■ What to do ■
When the line containing "Rendered at 1500 by 844 pixels." is reached, include it and end there; set down verbatim every line before it, starting at the top of the records.

[Document layout analysis data]

· · · ·

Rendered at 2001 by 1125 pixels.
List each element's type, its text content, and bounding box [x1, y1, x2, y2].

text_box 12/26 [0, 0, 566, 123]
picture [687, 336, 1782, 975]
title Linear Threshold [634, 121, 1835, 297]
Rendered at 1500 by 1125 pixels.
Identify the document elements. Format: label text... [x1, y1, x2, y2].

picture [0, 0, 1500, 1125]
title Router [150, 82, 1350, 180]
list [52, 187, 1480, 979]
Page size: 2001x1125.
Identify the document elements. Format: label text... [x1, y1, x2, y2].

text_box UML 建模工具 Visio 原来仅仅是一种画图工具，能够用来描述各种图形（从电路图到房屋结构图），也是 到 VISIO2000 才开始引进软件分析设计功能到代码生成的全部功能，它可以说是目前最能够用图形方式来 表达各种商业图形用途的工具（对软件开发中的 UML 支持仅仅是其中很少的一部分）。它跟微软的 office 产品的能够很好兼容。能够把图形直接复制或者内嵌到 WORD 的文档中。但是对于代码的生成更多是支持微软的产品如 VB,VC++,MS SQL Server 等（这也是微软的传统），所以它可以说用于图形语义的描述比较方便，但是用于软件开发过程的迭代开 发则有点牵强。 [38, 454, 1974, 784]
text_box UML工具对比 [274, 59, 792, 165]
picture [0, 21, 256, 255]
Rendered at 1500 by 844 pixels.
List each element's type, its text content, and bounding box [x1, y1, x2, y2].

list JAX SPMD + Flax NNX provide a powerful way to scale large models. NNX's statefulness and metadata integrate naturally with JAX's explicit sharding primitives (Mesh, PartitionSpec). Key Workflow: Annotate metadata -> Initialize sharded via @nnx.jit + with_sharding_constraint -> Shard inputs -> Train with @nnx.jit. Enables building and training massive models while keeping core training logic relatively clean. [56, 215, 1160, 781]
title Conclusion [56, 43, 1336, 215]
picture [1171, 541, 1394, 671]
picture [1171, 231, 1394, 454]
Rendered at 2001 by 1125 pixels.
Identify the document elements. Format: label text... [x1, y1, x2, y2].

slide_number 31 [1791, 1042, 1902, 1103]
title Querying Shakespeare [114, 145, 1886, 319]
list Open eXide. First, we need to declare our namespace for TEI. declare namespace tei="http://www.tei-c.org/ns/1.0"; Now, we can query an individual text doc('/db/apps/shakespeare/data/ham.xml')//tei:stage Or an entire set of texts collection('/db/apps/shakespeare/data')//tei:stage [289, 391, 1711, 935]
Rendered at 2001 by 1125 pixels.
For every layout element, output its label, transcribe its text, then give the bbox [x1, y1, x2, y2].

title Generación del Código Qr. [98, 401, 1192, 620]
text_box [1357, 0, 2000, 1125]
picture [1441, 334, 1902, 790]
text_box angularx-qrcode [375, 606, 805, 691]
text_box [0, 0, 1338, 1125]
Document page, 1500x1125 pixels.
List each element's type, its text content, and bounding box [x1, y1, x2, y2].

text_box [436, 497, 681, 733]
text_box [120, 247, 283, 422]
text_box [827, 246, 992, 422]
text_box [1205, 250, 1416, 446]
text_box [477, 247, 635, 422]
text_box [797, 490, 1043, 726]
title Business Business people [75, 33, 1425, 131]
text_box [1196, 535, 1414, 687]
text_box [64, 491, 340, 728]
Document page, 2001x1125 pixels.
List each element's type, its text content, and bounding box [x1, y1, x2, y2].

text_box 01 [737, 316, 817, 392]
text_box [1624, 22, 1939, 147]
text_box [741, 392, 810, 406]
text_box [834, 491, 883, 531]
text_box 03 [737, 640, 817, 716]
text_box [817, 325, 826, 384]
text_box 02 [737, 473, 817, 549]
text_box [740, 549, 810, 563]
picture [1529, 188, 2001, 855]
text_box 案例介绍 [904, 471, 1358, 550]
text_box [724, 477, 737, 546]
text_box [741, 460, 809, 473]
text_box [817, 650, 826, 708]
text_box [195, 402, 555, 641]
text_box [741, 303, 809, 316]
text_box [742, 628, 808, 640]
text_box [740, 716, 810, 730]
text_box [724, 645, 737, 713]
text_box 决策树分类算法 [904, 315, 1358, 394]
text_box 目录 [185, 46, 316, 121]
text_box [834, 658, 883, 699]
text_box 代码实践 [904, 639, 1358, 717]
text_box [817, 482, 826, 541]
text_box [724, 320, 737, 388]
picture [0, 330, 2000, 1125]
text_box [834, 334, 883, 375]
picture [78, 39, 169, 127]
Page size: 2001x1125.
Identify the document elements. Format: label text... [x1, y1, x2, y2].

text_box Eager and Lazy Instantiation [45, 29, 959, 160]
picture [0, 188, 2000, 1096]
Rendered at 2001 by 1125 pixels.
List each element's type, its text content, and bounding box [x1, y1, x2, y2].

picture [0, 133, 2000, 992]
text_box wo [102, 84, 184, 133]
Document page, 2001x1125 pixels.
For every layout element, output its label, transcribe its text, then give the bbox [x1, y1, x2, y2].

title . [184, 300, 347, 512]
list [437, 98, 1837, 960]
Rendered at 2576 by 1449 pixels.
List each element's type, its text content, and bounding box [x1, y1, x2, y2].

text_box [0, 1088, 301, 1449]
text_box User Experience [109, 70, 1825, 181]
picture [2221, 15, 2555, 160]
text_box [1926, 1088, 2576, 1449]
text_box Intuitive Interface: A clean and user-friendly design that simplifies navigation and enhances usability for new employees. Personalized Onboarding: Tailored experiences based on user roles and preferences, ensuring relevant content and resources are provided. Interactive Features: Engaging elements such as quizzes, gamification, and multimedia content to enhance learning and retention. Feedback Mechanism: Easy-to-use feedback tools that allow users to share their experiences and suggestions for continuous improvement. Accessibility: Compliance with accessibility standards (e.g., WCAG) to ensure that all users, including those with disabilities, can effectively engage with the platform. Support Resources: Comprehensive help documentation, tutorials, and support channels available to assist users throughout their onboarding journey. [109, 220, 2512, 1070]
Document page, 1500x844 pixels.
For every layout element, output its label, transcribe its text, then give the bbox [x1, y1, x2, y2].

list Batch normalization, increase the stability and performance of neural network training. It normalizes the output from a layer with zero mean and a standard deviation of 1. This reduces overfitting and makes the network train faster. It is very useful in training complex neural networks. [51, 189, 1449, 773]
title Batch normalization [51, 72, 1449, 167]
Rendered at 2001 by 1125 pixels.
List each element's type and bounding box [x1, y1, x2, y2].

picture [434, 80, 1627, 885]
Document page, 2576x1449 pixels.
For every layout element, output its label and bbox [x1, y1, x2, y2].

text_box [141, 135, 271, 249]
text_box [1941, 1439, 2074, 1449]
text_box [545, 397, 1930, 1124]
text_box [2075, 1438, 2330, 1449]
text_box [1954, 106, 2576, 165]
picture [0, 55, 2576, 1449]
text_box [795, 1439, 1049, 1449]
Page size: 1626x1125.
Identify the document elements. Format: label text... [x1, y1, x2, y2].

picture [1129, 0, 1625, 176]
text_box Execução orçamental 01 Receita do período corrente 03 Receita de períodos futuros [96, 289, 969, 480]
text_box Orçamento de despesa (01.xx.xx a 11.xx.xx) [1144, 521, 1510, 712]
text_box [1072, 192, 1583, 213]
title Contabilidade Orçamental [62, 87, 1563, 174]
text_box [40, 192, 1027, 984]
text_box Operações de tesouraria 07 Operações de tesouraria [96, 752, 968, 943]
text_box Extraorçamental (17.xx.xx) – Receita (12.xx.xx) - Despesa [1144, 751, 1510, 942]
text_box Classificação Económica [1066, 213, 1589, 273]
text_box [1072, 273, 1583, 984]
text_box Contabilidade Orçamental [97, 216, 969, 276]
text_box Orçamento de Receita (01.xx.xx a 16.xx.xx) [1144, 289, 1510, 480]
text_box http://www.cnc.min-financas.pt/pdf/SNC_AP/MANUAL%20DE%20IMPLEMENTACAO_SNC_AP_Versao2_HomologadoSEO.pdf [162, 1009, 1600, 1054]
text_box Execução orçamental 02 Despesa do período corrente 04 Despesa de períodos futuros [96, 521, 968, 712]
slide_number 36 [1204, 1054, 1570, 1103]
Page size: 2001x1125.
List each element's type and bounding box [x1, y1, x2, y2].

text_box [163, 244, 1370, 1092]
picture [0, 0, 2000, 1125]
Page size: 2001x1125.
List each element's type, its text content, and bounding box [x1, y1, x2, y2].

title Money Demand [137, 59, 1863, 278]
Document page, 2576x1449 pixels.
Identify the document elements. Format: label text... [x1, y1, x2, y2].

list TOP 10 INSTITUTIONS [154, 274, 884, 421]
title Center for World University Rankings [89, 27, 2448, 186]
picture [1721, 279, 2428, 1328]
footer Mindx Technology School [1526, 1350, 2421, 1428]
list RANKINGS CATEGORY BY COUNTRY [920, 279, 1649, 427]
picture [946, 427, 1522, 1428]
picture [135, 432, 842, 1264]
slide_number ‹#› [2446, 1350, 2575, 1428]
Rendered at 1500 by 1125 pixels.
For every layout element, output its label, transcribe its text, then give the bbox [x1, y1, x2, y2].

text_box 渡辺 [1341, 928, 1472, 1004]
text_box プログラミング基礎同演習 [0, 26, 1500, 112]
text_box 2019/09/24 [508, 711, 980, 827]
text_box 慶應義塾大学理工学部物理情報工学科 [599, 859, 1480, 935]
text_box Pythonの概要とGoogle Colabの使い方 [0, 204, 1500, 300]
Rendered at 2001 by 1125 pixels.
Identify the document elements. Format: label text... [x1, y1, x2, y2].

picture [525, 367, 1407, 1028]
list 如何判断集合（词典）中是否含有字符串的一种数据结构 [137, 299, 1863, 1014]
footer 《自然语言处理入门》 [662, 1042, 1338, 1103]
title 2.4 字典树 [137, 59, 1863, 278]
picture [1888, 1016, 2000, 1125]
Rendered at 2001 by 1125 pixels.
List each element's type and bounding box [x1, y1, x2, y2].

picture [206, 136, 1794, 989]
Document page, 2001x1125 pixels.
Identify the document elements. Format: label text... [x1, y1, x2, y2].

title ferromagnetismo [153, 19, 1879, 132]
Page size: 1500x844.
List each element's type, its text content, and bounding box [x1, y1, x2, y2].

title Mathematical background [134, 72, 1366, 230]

· · · ·

■ Solved problem ■
Rendered at 2001 by 1125 pixels.
List each element's type, its text content, and bounding box [x1, y1, x2, y2].

text_box 12/26 [0, 0, 566, 123]
picture [687, 336, 1782, 975]
title Linear Threshold [634, 121, 1835, 297]
Rendered at 1500 by 1125 pixels.
Identify the document elements. Format: label text... [x1, y1, x2, y2].

picture [0, 0, 1500, 1125]
title Router [150, 82, 1350, 180]
list [52, 187, 1480, 979]
Page size: 2001x1125.
Identify the document elements. Format: label text... [x1, y1, x2, y2].

text_box UML 建模工具 Visio 原来仅仅是一种画图工具，能够用来描述各种图形（从电路图到房屋结构图），也是 到 VISIO2000 才开始引进软件分析设计功能到代码生成的全部功能，它可以说是目前最能够用图形方式来 表达各种商业图形用途的工具（对软件开发中的 UML 支持仅仅是其中很少的一部分）。它跟微软的 office 产品的能够很好兼容。能够把图形直接复制或者内嵌到 WORD 的文档中。但是对于代码的生成更多是支持微软的产品如 VB,VC++,MS SQL Server 等（这也是微软的传统），所以它可以说用于图形语义的描述比较方便，但是用于软件开发过程的迭代开 发则有点牵强。 [38, 454, 1974, 784]
text_box UML工具对比 [274, 59, 792, 165]
picture [0, 21, 256, 255]
Rendered at 1500 by 844 pixels.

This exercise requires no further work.